THE world’s largest diamond recovery vessel set sail on its maiden voyage from Mangalia in Romania to the port of Cape Town, where it will be outfitted with specialised mining equipment before it can become the flagship of Namibia’s diamond mining vessel fleet.
According to a statement issued by Debmarine Namibia, the vessel is scheduled to start with mining operations off the country’s south coast early next year.
The new generation mining vessel, currently known as the Additional Mining Vessel number three (AMV3), is 177 metres long and will be used as the mothership of a subsea crawler that will extract diamond bearing material from the sea bottom and is expected to be in operation for at least 30 years.
Built at a cost of N$7 billion, the ship represents the largest ever investment in global history of marine diamond recovery.

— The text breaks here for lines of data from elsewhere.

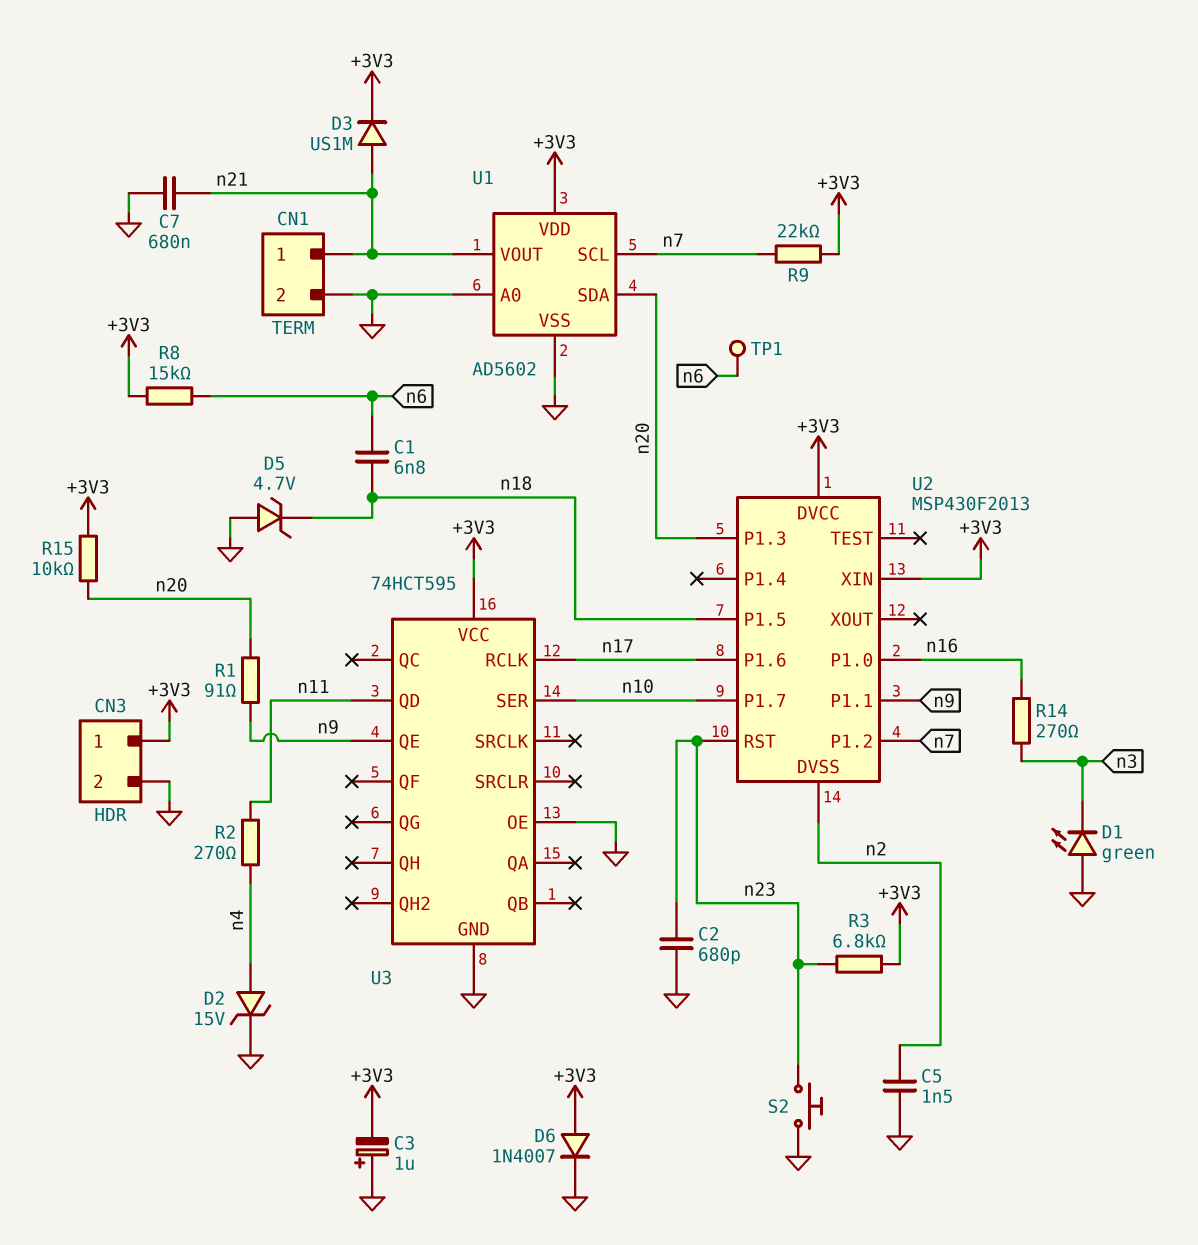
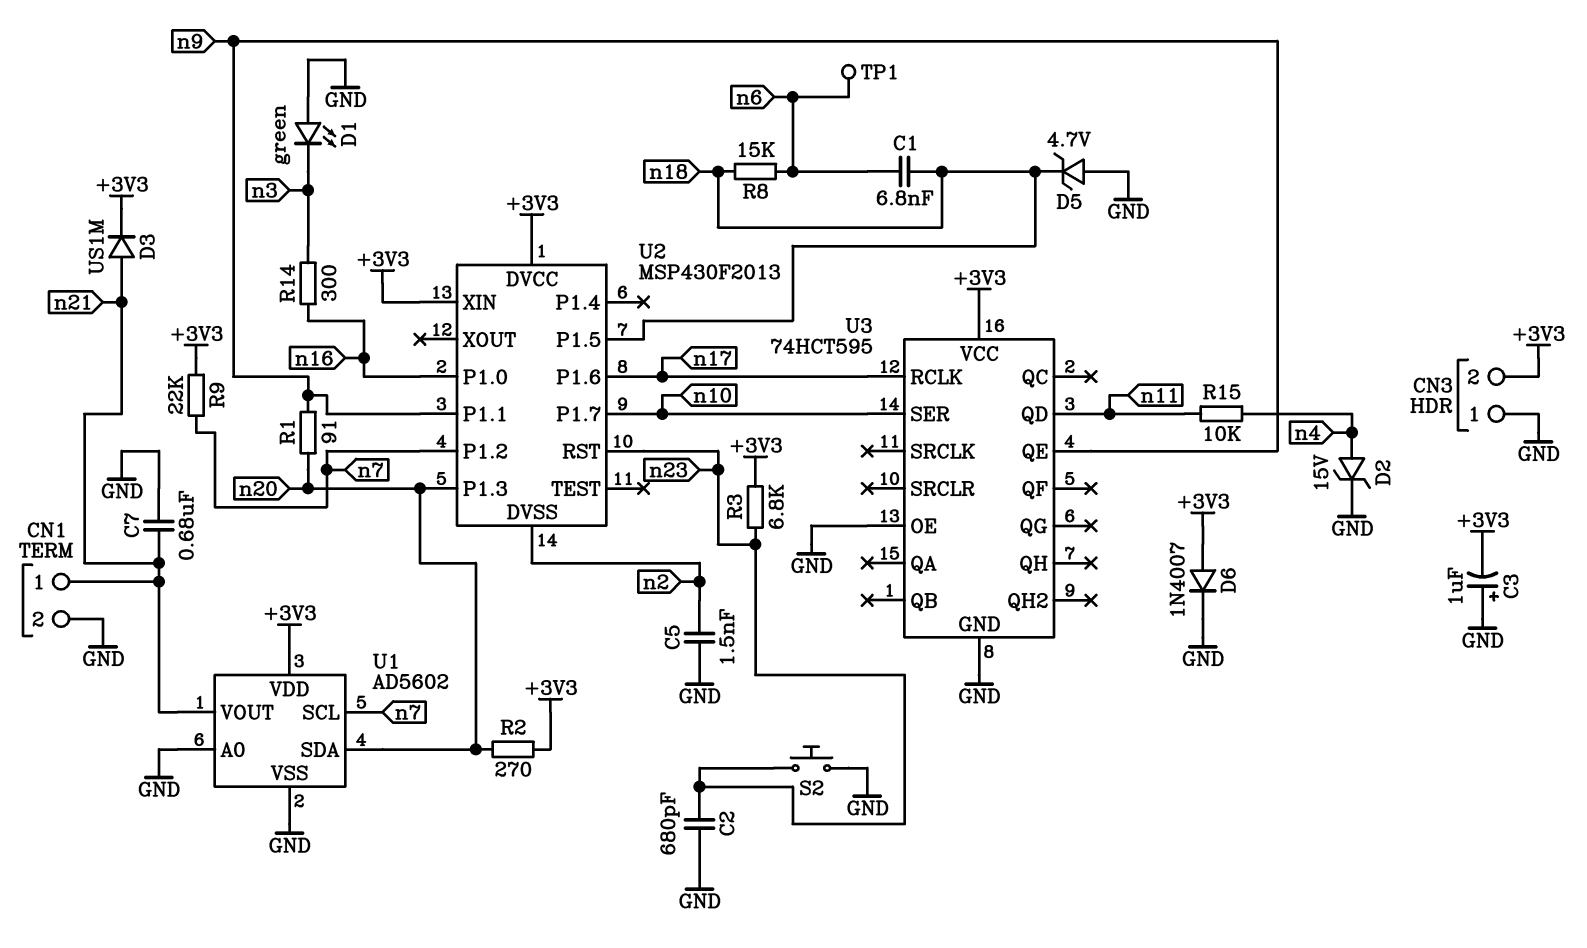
CN3 pin 1: +3V3 -> GND
CN3 pin 2: GND -> +3V3
R2: 270 (n4, n11) -> 270 (+3V3, n20)
R8: 15k (+3V3, n6) -> 15k (n6, n18)
R14: 270 (n3, n16) -> 300 (n3, n16)
R15: 10k (+3V3, n20) -> 10k (n4, n11)

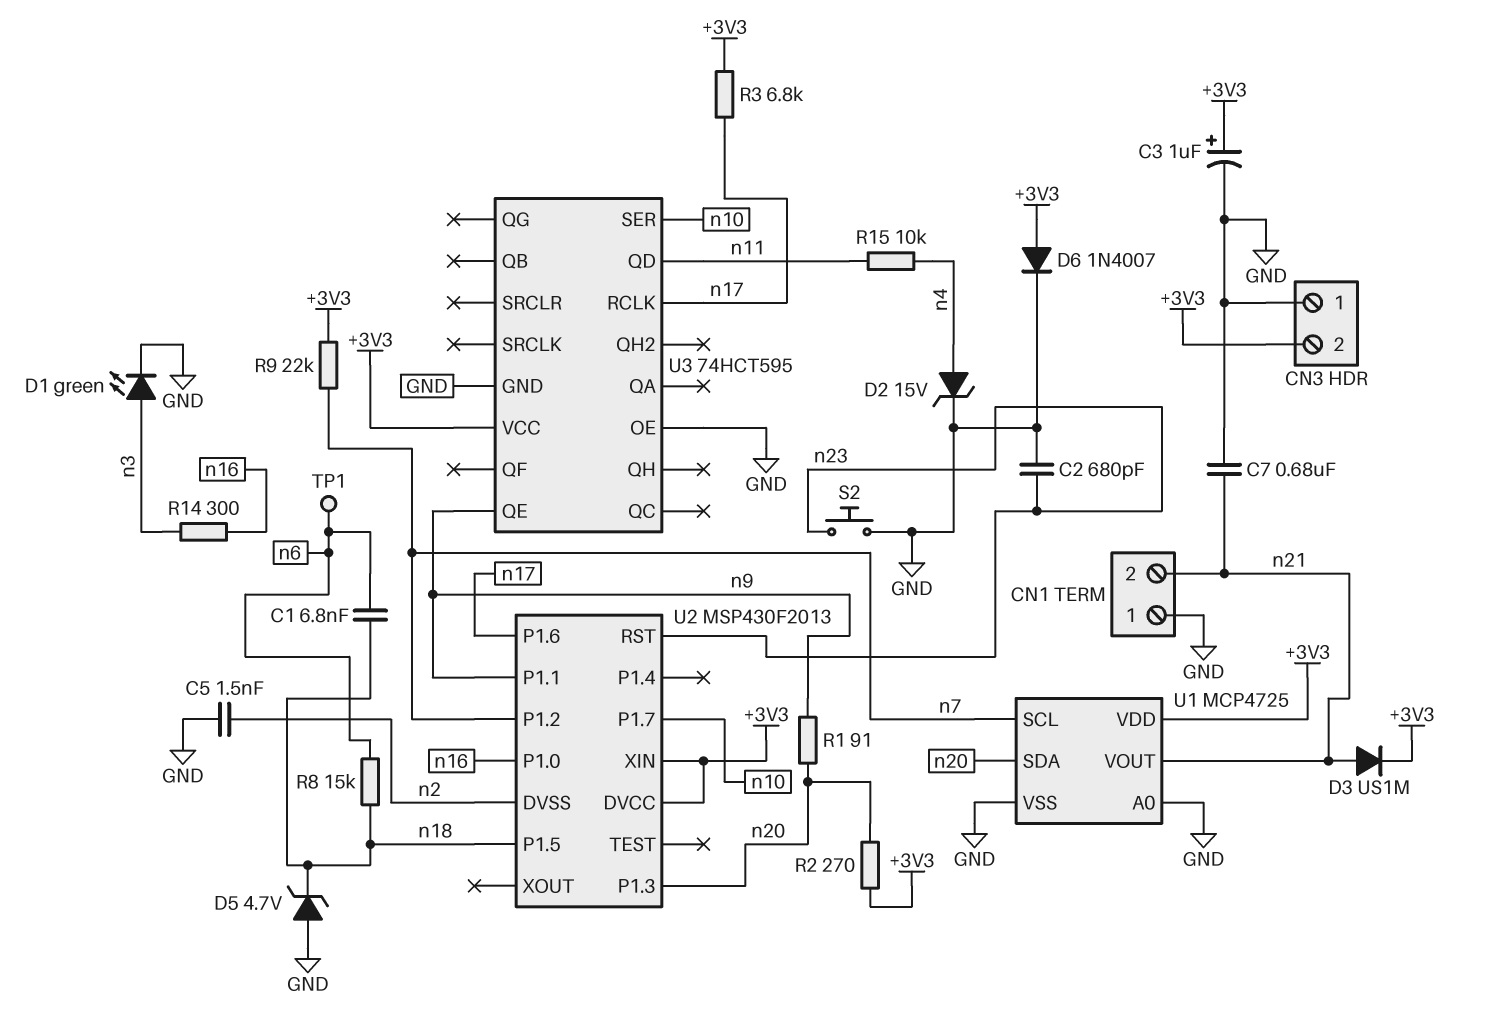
C3: 1uF (plus GND, minus +3V3) -> 1uF (plus +3V3, minus GND)
CN1 pin 1: n21 -> GND
CN1 pin 2: GND -> n21
D1: LED green (A GND, K n3) -> LED green (A n3, K GND)
R3: 6.8k (+3V3, n23) -> 6.8k (+3V3, n17)
U1: AD5602 -> MCP4725

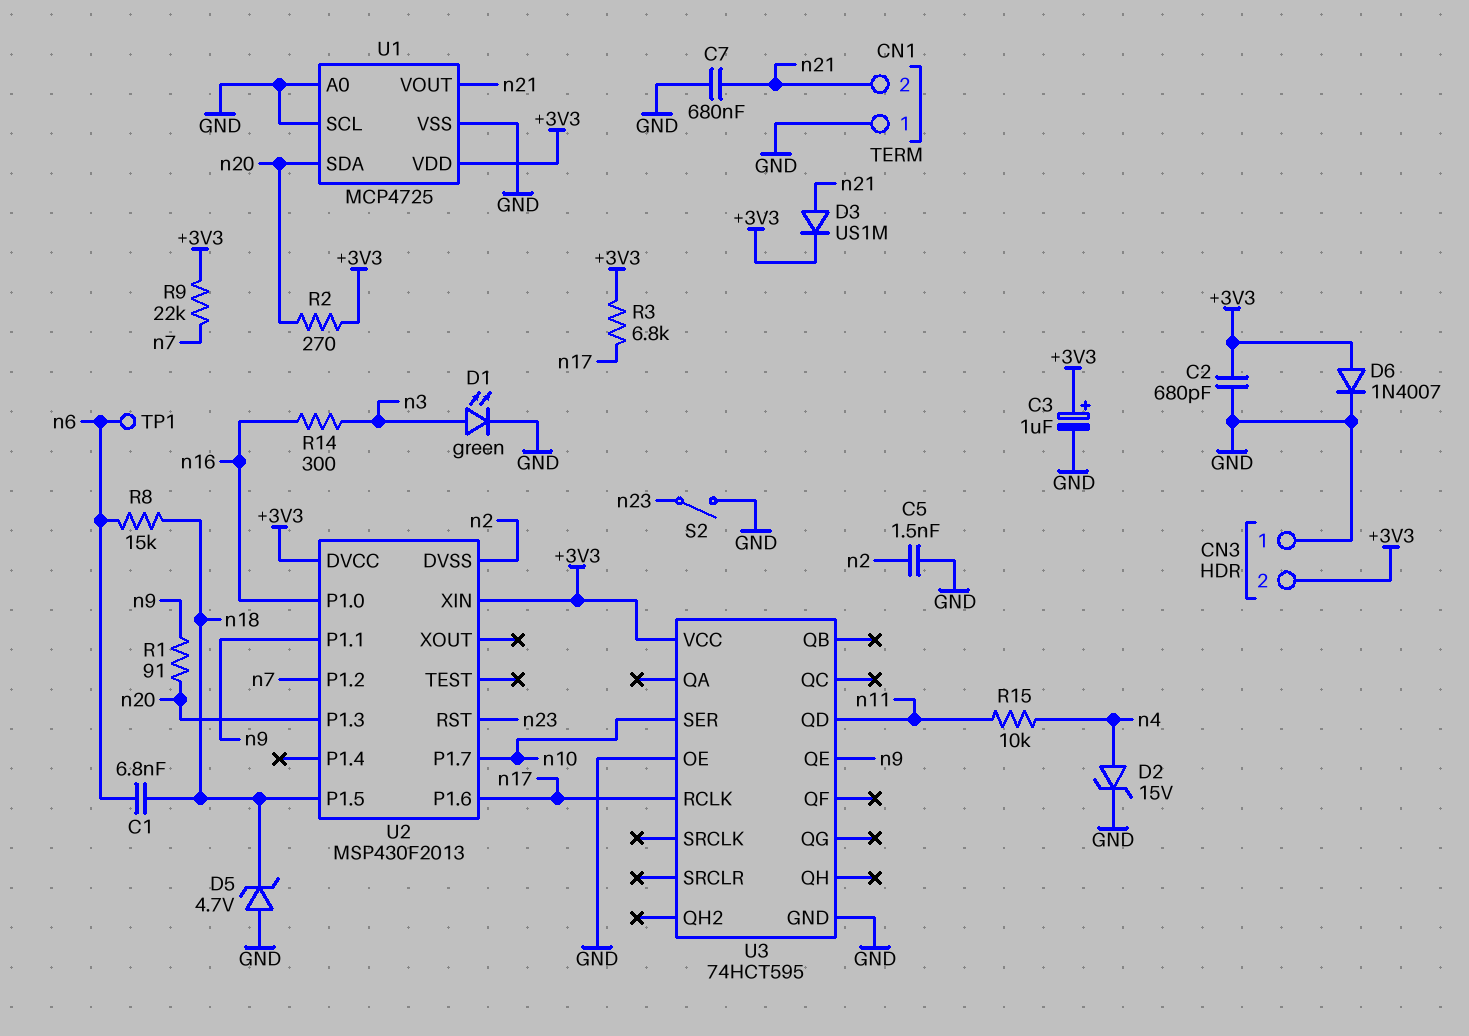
C2: 680pF (GND, n23) -> 680pF (+3V3, GND)
S2: button (GND, n23) -> switch (GND, n23)
U1 pin SCL: n7 -> GND

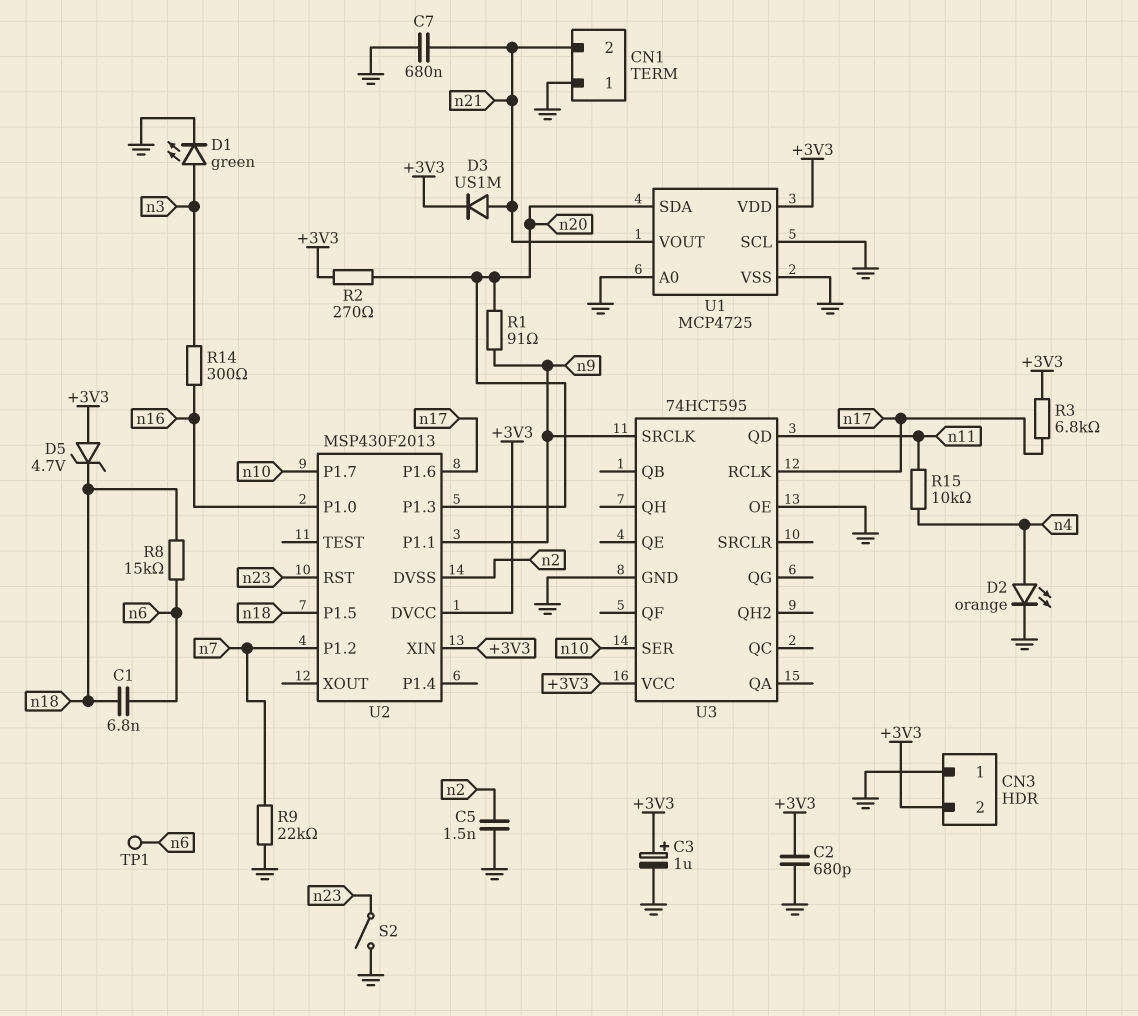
D2: zener 15V (A n4, K GND) -> LED orange (A n4, K GND)
D5: zener 4.7V (A GND, K n18) -> zener 4.7V (A +3V3, K n18)
D6: diode 1N4007 (A +3V3, K GND) -> none
R9: 22k (+3V3, n7) -> 22k (GND, n7)
U3 pin QE: n9 -> none
U3 pin SRCLK: none -> n9

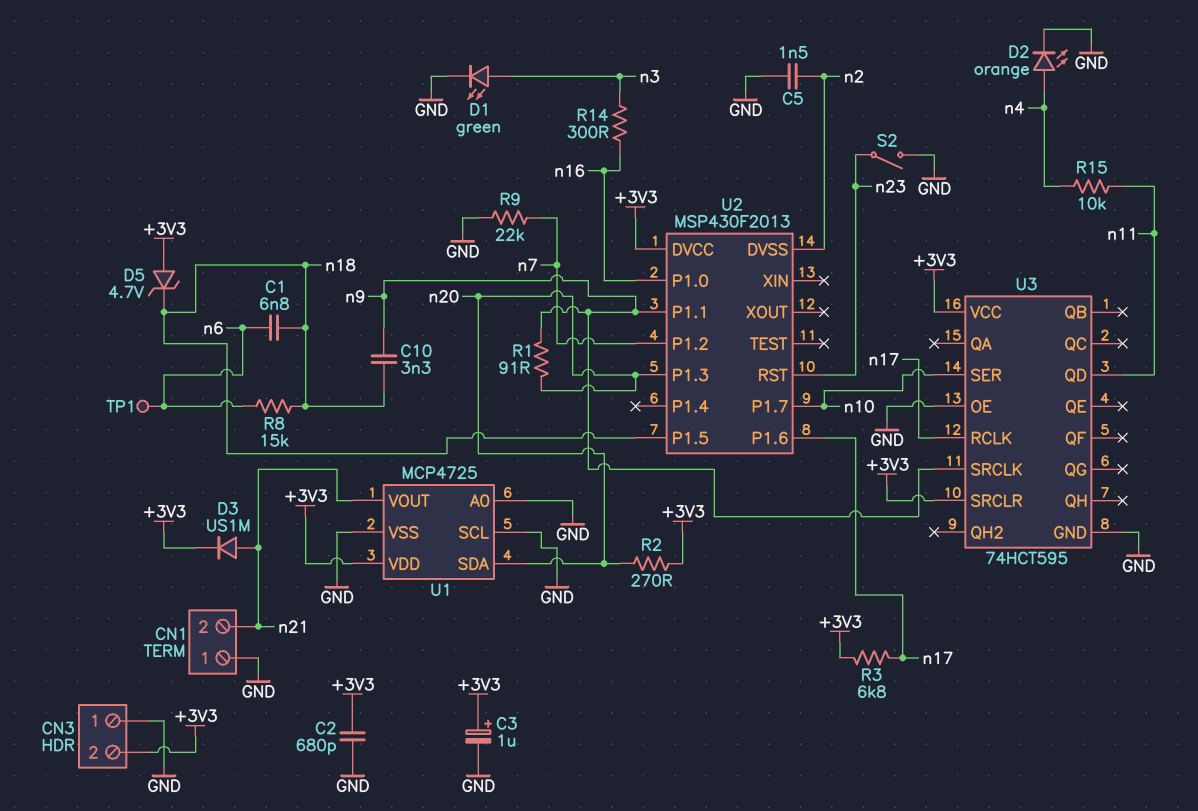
C7: 680nF (GND, n21) -> none
C10: none -> 3.3nF (n9, n18)
U2 pin XIN: +3V3 -> none
U3 pin SRCLR: none -> +3V3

The giant mining vessel was delivered to Debmarine Namibia at the Damen Shipyards situated in Mangalia in Romania before it set sail for Cape Town three weeks ago.
According to the statement, the building process involved many challenges, ranging from the onset of COVID-19 early in the project to the management of many subcontractors, each contributing their specialist skills and products.
Engineering challenges included the installation of a second-generation dynamic positioning (DP2) system based on a seven-thruster propulsion system, powered by six generators to enable greater flexibility in the vessel’s operations.
Project management was undertaken by De Beers Marine South Africa (Pty) Ltd.
With the constraints of COVID-19, Damen also undertook the complete commissioning process, implementing incremental ways of working to ensure that it was all completed on time.
“This marks a significant milestone in the Debmarine Namibia calendar and our country Namibia, as we witness the completion of the vessel, a significant phase that represents the largest ever single investment in the history of marine diamond recovery. We keenly await the arrival of this asset to join the rest of the fleet to recover marine diamonds safely and sustainably, whilst building a lasting positive legacy for Namibia.” said Willy Mertens, Chief Financial Officer of Debmarine Namibia, during the delivery ceremony.
The successful delivery marks the end of a landmark project that began more than two years ago.
The AMV3 will be renamed upon commissioning in 2022.
The new vessel is expected to add 500 000 carats to Debmarine Namibia’s production annually.
This annual production figure is anticipated to add about N$2 billion to state coffers through taxes and royalties.
Debmarine Namibia earlier stated that the new vessel will eventually create more than 160 new jobs.